■ **What you are asked to do**: Continue the forwarded call for commentary on the ownership of scientific papers, beginning immediately after its last sentence.

■ **Excerpt**:
+--

CALL FOR COMMENTARY (fwd)

From:

Mr C A Rusbridge <[log in to unmask]>

Reply-To:

Mr C A Rusbridge <[log in to unmask]>

Date:

Mon, 7 Sep 1998 15:32:03 +0100 (BST)

Content-Type:

text/plain

Parts/Attachments:

Parts/Attachments

text/plain (168 lines)

----- Forwarded message from Stevan Harnad -----

                  CALL FOR COMMENTARY in
             American Scientist September Forum
    http://amsci-forum.amsci.org/archives/september-forum.html

The following proposal to change copyright argeements and funding
practises so authors can freely archive their work on the Web has just
appeared in Science on Sept. 4, followed by a dissenting Editorial:

     INTELLECTUAL PROPERTY: Who Should Own Scientific Papers?
     Bachrach et al.
     Science 1998 September 4: 1459-1460

http://www.sciencemag.org/cgi/content/full/281/5382/1459

     EDITORIAL: The Rightness of Copyright.
     Bloom, F. 
     Science 1998 September 4: 1451.

http://www.sciencemag.org/cgi/content/summary/281/5382/1451

For the time being, Science is allowing anyone to access both the
proposal and the dissenting Editorial by Floyd Bloom (Editor, Science)
for free (after some signup procedures) at:

http://www.sciencemag.org/

Discussion (including quote/comments from the proposal and the
Editorial) is invited in the Forum below [not a USENET group].

Read the papers, and then comment at:

http://amsci-forum.amsci.org/archives/september-forum.html

Here are some highlights:

INTELLECTUAL PROPERTY: Who Should Own Scientific Papers?

Steven Bachrach, R. Stephen Berry, Martin Blume, Thomas von Foerster,
Alexander Fowler, Paul Ginsparg, Stephen Heller, Neil Kestner, Andrew
Odlyzko, Ann Okerson, Ron Wigington, Anne Moffat*

    "...The goals and motivations of scientists writing up their
    research are very different from those of professional authors,
    although they may be the same people in different settings. The
    scientist is concerned with sharing new findings, advancing
    research inquiry, and influencing the thinking of others. The
    benefits the scientist receives from publication are indirect;
    rarely is there direct remuneration for scientific articles.
    Indeed, scientists frequently pay page charges to publish their
    articles in journals. The world of the directly paid author is very
    different. There, the need for close protection of intellectual
    property follows directly from the need to protect income, making
    natural allies of the publisher and the professional author,
    whether a novelist or the author of a chemistry text..."

+--

■ **Given data**:
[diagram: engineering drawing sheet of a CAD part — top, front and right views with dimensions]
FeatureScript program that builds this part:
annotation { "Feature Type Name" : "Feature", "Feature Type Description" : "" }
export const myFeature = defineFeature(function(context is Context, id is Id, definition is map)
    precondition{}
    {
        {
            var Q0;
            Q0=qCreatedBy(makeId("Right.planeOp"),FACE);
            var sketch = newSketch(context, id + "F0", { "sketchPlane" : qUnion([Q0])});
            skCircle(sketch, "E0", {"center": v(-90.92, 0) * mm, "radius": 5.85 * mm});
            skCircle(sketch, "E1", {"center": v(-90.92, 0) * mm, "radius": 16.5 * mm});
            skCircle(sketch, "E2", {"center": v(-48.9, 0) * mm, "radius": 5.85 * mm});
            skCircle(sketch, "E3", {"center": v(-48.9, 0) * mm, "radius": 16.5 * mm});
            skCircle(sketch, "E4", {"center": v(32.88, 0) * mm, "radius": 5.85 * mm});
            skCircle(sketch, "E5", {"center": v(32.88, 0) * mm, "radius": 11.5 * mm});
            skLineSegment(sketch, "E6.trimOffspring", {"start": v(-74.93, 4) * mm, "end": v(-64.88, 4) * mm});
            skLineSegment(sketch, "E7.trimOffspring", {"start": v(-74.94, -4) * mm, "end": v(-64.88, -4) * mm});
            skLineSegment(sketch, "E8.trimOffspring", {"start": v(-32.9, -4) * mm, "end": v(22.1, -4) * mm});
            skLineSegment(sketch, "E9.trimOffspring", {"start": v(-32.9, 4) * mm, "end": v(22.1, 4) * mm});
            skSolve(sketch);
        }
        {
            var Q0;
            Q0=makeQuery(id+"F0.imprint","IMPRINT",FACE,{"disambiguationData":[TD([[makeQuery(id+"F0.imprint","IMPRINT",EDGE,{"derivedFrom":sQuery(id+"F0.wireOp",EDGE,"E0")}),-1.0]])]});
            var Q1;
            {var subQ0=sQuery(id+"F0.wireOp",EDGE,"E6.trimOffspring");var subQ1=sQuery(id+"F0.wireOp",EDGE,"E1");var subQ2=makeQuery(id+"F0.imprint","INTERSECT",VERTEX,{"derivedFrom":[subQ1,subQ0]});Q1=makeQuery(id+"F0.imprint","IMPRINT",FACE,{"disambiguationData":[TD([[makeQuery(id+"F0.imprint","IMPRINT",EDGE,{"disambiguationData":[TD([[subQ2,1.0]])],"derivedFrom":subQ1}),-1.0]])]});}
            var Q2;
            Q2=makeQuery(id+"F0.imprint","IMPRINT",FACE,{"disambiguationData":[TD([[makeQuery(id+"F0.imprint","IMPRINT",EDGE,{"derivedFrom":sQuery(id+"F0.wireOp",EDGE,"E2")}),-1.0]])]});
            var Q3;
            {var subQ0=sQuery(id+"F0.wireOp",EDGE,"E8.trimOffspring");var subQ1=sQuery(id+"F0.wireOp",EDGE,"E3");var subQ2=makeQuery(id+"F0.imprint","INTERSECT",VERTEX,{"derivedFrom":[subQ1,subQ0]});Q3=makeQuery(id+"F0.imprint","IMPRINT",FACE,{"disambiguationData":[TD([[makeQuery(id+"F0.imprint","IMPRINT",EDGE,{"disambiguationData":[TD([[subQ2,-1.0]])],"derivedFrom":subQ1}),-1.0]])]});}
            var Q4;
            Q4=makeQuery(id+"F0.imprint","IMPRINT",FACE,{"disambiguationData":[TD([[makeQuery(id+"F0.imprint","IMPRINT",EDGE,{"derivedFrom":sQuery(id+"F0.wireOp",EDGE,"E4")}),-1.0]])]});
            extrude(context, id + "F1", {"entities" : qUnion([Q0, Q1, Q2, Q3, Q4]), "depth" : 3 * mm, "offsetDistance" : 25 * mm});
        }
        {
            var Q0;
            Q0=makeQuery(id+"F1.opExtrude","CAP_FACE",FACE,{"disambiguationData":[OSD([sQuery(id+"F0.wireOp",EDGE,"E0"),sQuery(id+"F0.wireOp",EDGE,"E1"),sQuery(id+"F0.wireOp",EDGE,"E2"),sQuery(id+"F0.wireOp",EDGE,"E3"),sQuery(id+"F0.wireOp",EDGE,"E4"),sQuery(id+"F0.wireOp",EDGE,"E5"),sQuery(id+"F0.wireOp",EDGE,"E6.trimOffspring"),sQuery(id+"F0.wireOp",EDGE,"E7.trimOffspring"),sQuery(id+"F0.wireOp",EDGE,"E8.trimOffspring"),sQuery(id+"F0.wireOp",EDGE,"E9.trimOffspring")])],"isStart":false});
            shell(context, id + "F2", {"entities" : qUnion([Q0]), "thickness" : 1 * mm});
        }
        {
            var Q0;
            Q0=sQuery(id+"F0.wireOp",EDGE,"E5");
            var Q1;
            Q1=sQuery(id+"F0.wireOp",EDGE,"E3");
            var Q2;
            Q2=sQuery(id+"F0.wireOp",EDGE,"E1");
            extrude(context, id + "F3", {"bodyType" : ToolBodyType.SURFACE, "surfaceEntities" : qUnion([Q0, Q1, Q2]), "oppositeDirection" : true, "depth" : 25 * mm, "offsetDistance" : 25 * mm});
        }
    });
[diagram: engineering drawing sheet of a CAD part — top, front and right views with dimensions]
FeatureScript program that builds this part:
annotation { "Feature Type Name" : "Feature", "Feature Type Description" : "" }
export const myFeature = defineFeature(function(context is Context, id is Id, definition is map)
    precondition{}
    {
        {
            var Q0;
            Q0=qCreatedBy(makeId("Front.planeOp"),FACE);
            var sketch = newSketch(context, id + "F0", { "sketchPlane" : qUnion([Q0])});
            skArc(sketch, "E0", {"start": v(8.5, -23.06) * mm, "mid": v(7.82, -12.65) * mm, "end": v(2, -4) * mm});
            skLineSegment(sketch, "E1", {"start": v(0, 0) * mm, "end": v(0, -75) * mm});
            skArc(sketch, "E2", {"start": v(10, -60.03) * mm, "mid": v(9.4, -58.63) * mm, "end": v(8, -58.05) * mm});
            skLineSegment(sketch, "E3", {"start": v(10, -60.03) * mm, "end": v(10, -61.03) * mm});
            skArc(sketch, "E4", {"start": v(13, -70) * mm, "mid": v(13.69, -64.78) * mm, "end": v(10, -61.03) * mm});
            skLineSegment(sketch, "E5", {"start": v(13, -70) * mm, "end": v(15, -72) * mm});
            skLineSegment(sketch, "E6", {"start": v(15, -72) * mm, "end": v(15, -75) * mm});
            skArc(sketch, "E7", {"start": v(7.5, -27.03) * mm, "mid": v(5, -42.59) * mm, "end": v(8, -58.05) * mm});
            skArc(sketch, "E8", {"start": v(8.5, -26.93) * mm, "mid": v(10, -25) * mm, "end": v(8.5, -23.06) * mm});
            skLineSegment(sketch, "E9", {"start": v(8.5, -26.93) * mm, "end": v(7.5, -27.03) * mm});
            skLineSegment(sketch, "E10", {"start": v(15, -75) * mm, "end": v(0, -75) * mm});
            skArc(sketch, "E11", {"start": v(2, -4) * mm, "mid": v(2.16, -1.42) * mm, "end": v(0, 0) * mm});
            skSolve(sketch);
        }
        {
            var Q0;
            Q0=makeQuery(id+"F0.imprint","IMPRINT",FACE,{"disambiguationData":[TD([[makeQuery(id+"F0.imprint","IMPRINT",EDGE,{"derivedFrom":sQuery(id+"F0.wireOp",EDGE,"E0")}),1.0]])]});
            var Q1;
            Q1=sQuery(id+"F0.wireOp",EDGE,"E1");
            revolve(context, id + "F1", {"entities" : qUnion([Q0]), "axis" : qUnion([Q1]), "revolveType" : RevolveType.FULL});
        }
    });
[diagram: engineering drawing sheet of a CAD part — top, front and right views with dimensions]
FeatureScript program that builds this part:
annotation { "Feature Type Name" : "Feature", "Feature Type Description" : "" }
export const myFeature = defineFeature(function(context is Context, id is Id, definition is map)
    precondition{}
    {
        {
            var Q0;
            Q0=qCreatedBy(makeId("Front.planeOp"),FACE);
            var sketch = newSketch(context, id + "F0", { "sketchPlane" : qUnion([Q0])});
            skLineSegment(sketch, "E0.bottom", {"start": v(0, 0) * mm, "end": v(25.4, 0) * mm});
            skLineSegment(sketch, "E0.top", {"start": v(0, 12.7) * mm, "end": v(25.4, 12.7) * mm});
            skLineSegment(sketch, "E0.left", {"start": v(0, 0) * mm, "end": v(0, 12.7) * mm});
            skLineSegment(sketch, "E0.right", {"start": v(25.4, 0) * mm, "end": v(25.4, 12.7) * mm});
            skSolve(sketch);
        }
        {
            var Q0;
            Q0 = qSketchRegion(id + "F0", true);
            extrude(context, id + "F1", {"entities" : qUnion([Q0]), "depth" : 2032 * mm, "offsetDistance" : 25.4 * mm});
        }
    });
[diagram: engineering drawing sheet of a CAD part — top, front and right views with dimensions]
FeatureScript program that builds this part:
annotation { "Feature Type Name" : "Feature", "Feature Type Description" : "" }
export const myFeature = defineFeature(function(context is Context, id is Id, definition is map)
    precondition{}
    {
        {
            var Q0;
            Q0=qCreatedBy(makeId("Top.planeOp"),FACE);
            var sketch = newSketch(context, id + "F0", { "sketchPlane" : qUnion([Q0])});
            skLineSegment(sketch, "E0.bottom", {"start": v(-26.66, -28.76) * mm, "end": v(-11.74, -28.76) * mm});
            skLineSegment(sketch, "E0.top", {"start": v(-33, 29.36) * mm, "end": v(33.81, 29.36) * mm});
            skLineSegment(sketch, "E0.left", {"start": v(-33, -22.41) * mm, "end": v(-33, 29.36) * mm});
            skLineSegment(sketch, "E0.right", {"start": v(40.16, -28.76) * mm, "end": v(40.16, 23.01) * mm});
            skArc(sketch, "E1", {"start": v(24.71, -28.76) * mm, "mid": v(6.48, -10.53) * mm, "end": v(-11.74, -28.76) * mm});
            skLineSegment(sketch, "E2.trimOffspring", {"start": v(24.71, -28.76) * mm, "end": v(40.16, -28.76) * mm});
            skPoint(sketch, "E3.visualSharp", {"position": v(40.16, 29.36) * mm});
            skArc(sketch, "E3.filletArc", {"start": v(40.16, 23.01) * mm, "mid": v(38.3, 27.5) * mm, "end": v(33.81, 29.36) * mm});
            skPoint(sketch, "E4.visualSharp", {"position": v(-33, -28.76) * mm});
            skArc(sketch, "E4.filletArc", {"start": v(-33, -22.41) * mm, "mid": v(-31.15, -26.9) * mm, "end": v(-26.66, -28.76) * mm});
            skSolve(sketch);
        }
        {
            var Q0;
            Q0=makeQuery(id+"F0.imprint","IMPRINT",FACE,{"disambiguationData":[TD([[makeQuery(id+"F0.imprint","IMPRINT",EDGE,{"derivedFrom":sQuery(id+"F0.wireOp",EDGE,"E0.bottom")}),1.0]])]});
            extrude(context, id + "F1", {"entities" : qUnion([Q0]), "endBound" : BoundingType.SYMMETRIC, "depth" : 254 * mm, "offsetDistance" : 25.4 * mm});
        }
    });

+--

■ **Exercise result**:
    "...The suggested policy is this: Federal agencies that fund
    research should recommend (or even require) as a condition of
    funding that the copyrights of articles or other works describing
    research that has been supported by those agencies remain with the
    author. The author, in turn, can give prospective publishers a
    wide-ranging nonexclusive license to use the work in a value-added
    publication, either in traditional or electronic form.  The author
    thus retains the right to distribute informally, such as through a
    Web server for direct interaction with peers..."

    "...[Some publishers, such as] Science, the New England Journal of
    Medicine, and the Journal of the American Chemical Society, have
    adamantly opposed authors' posting of their own articles on Web
    pages or e-print servers, whereas others, such as the American
    Journal of Mathematics, the Journal of Neuroscience, Nature
    Medicine, and Physical Review, have considered such distribution
    consistent with, and even advertising for, their own journals..."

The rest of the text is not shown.